When we think about innovations, we usually consider high
technologies that change quickly because of research, and we consider
opportunities rather than threats. I wrote earlier about mobile phones with curved screens, which has now become possible as a result of improved technologies
for screen displays. Nobody is sure how necessary they are, but if people like
them they will be a big advantage for the two makers of
such phones.
But the high-tech, opportunity-driven innovation is just one
part of innovations. Other innovations arise from needs and from shortages.
Consider nickel. This material is needed in order to make stainless steel, and
its extraction is a decidedly low-tech affair that just breaks a lot of rock
and uses a lot of energy. But when nickel prices increased to more than 5 times
the original as a result of China's use of steel, anyone making or using steel
were facing shortages and price increases.
Wall Street Journal has an interesting article on how this
led to a complete rethinking of how to get nickel. Instead of buying nickel from abroad that was
extracted from scarce and high-grade nickel ore, steel producers in China
started experimenting with a low-grade ore that has a mix of nickel and iron.
Such ore is inefficient for producing pure nickel, but prices became high
enough that even this material started to be profitable. And more importantly,
steel makers don’t actually need pure nickel. Nickel mixed with iron is
perfectly fine for them because they will be mixing the nickel into iron
anyway. From this insight they started a gradual process of improving an
initially inefficient (and high-polluting) process until it has reached
efficiency and cleanliness that is high enough to actually push the nickel
prices nearly as low as their start. What made the effort successful in the end
was the realization that a different kind of furnace was used than the kind had
originally seemed best.
This was an innovation born from a need and a
shortage. The irony is that this new process could have been used much earlier,
but no experimentation was made until the need grew serious. This is something I have written about before,
and that has become an established part of our thinking about how firms behave.

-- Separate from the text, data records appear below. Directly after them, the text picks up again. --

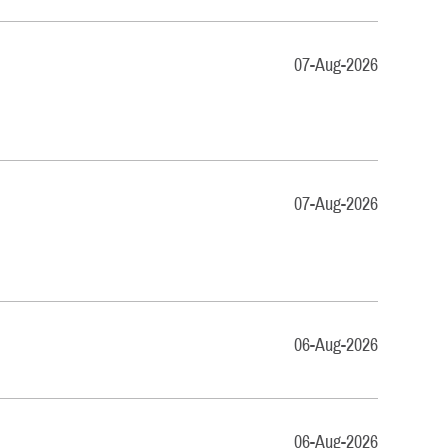
07-Aug-2026
07-Aug-2026
06-Aug-2026
06-Aug-2026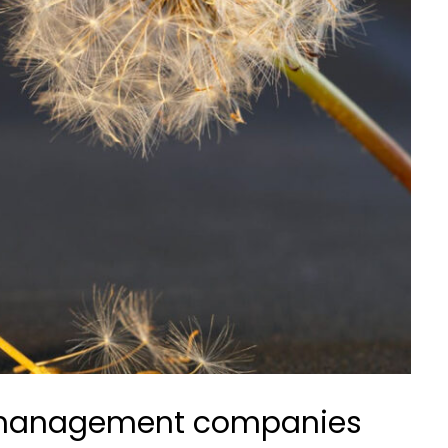
s management companies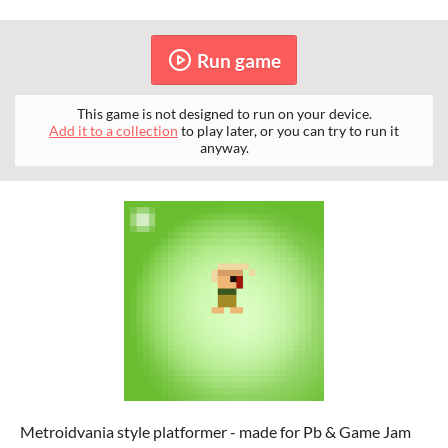
Run game
This game is not designed to run on your device.
Add it to a collection
to play later, or you can try to run it
anyway.
Metroidvania style platformer - made for Pb & Game Jam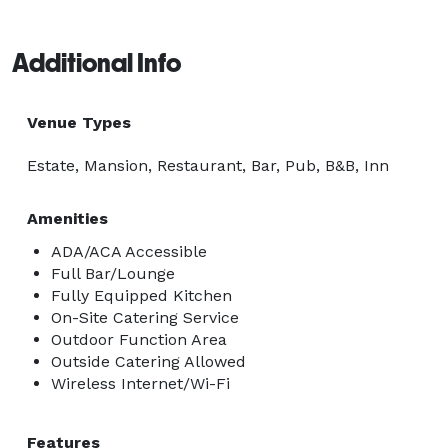
Additional Info
Venue Types
Estate, Mansion, Restaurant, Bar, Pub, B&B, Inn
Amenities
ADA/ACA Accessible
Full Bar/Lounge
Fully Equipped Kitchen
On-Site Catering Service
Outdoor Function Area
Outside Catering Allowed
Wireless Internet/Wi-Fi
Features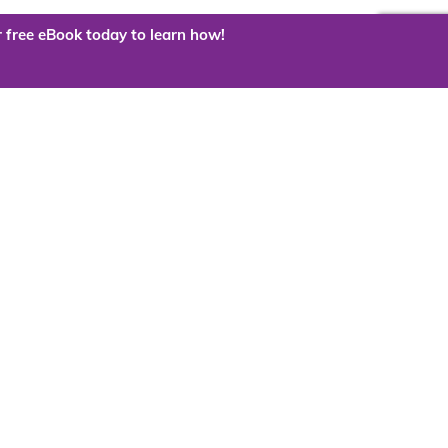
 free eBook today to learn how!
 the cloud?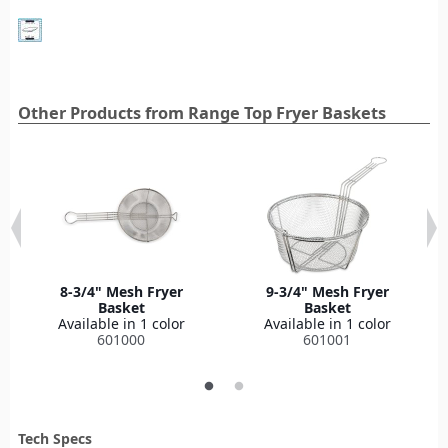
Other Products from Range Top Fryer Baskets
8-3/4" Mesh Fryer
9-3/4" Mesh Fryer
Basket
Basket
Available in 1 color
Available in 1 color
601000
601001
Tech Specs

We do observe them thinking ahead, but there is also a lot of reactions to
their experiences and their current needs. Along with Giovanni Gavetti, Dan
Levinthal, and Willie Ocasio, I have written a chapter summarizing much of the current thinking about how firms make changes. The conclusion is pretty clear: It is well documented that firms respond to problems, which is the kind of innovation people don't think about so much. We know less about firms chasing opportunities, which is the kind of innovation people think about often. Wouldn't it be interesting to know whether this is because "responding to problems" happens more often, or because it is easier to discover?
Batra, B. and J. W. Miller. 2013. Innovation and Investment
Pop Commodity Price Bubble. Wall Street Journal, Dec 8 2013.